▶ Исходный отрывок
▼

Я почему-то не помнил ни его самого, ни его дочки. А «Иван Иванович» начал расспрашивать маму, не знает ли она, случайно, где его жена и дочь? Оказывается, что его жена – это еще одна двоюродная сестра тети Клары Ременюк!

Однако ничего обнадеживающего Ивану Ивановичу мама сказать не смогла, – на машине было много сестер Ременюк, но именно этой сестры и его дочери с нами на машине не было. Лишь после войны мы узнали, что его жена и дочь из Киева уехать не смогли, и были расстреляны в Бабьем Яру вместе со всеми киевскими евреями. А любительская фотография, на которой я и трехлетняя Жанна стоим, обнявшись, позднее нашлась.

– Ой, так что же я стою и сам себе думаю? – спохватился вдруг Иван Иванович.

И он выбежал во двор, отдернул зеленую брезентовую накидку, которая накрывала груз на подводе, и потащил в дом один из наполовину наполненных белых мешков, которые лежали в телеге под брезентом.

– На, бери, пригодится, а я поеду, опаздываю уже! Короче, меня скоро выписывают на фронт, и заскочить к вам я, наверно, уже не смогу! А так хотелось бы повидать и Рувимчика, и Раечку!

▲

▶ Данные упражнения
▼

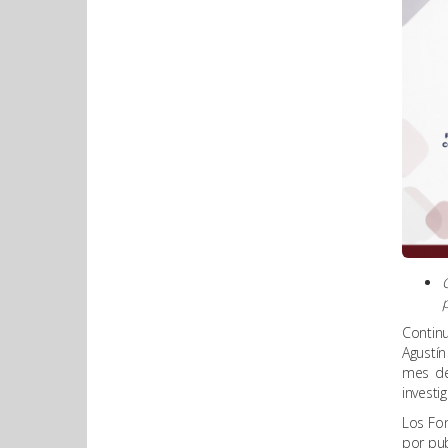
p
Continu
Agustín
mes de
investi
Los Fon
por pub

▲

▶ Список заданий
a. Процитируйте исходный отрывок между словами «Однако ничего обнадеживающего» и «вдруг Иван Иванович.» включительно.
b. Что Иван Иванович потащил в дом с подводы, согласно исходному отрывку?
Этот материал существует отдельно и с исходным отрывком не связан.

▶ Ответы к заданиям
a.
Однако ничего обнадеживающего Ивану Ивановичу мама сказать не смогла, – на машине было много сестер Ременюк, но именно этой сестры и его дочери с нами на машине не было. Лишь после войны мы узнали, что его жена и дочь из Киева уехать не смогли, и были расстреляны в Бабьем Яру вместе со всеми киевскими евреями. А любительская фотография, на которой я и трехлетняя Жанна стоим, обнявшись, позднее нашлась.

– Ой, так что же я стою и сам себе думаю? – спохватился вдруг Иван Иванович.

b. Один из наполовину наполненных белых мешков, лежавших в телеге под брезентом.